# Mona Lisa Square

“*Nothing can be loved or hated unless it is first understood.*” – Leonardo da Vinci

The Mona Lisa is constructed using certain proportions which can be found in the most well-known monuments on Earth. This provides us with a reason to look at sacred geometry which is said to have originated when God created the world. We need to understand that sacred geometry is not the product of any religion but is rather the normal *Euclidean* and *non-Euclidean geometry*. Sacred geometry is the foundation upon which all other geometric shapes are based, and which can be observed everywhere in Cosmos.

In the language of mathematics, the symbol of a square means the end of a mathematical proof. As *pons asinorum*, also Mona Lisa can be transformed into square. It is here called Mona Lisa Square. There are shapes and forms in the Mona Lisa which find their counterparts when the painting is multiplied three times and then squared: parts of Mona Lisa’s hair and the all-seeing eye in the sky are now in congruence. Similarly, the small, blue horizontal lines in the background of the Mona Lisa have thus far puzzled students of Mona Lisa.

To understand the following equations requires familiarity with terms such as triangle, square, circle, radius, perimeter etc.
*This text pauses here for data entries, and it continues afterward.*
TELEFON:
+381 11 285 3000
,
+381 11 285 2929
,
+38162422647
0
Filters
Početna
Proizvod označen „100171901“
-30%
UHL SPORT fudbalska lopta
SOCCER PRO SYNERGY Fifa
The reader should also be able to calculate the surface area, to understand the Pythagorean Theorem and all the basic operations concerning Rational numbers. We will first discuss a few mathematical definitions, which are used in the study. Finally, the theorems and proofs are built into a general point of view, which is called the* Image of the All*, or the *Image of God*.

*Image 33. Left: Matching horizons. Middle: Inverted colors. Right: Elements in harmony.*

### Definition 1. (Number π)

π is commonly defined as the ratio of a circle's circumference C to its diameter d: (Arndt & Haenel, 2001)

*π = C / d.*

The ratio C/d is constant, regardless of the circle's size.

### Definition 2. (Golden ratio φ)

In mathematics, two quantities are in the golden ratio if their ratio is the same as the ratio of their sum to the larger of the two quantities. The golden ratio is expressed with symbol φ. (Livio, plus.maths.org, 2015)

Notice: An alternative definition to the golden ratio is already formed in Theorem A, which stated that any non-negative integer divisible by 3 can be divided into the legs of right triangle with ratio 1 : 2, and when comparing the sum of shorter leg and hypotenuse against the longer leg, the result is always the golden ratio.

### Definition 3. (Mona Lisa Square)

A square with a side length of 792 is called the Mona Lisa square, because its dimensions match the height of the painting (in mm).

Notice: In sacred geometry (also in Euclidean) the forming of a square is only possible with four circles. As said, the four circles symbol is found on the bodice of Mona Lisa’s dress (Image 19. Right). In the following calculations we choose to use the height of Mona Lisa – 792 mm. It is eleven times the mysterious number 72.

### Definition 4. (Earth Circle and Earth Square)

*Image 34. Mona Lisa matches Earth’s dimensions*

A circle with a diameter of 792 is called the Earth Circle, since its dimensions match those of Earth, whose diameter is 7920 miles (and 792 in tens of miles). When a Square is formed around the Earth Circle, one side of such a Square is 792, and thus it is called the Earth Square.

Notice: The Earth Circle fits exactly inside the Mona Lisa Square because of their matching dimensions. The Mona Lisa Square can thus also be called the Earth Square.

### Definition 5. (Moon Circle and Moon Square)

A circle with a diameter of 216 is called the Moon Circle, since its dimensions matches with those of the Moon, whose diameter is 2160 in miles (and 216 in tens of miles). When a square is formed over the Moon Circle its side length is 216, and it is called the Moon Square.

*Image 35. Left: Earth and Moon in miles. Right: Dimensions simplified (divided by 720).*

Notice: The Earth Square and Circle are in proportion to the Moon Square and Circle, when the Moon is placed above the Earth. Now is also possible to modify the dimensions so that they are easier to treat in calculations.

### Definition 6. (Earth-Moon Radius)

*Image 36. The Earth-Moon Radius*

When the Moon is placed above Earth, it is possible to draw a circle connecting them, with a radius of the Earth’s and Moon’s radius together. We call it the Earth-Moon radius. Correspondingly a Circle, which radius is the Earth-Moon Radius, is called Earth-Moon Circle.

Notice: With simplified numbers the Earth-Moon radius is 7 and correspondingly the diameter of Earth-Moon Circle is 14 (= 2 x 7).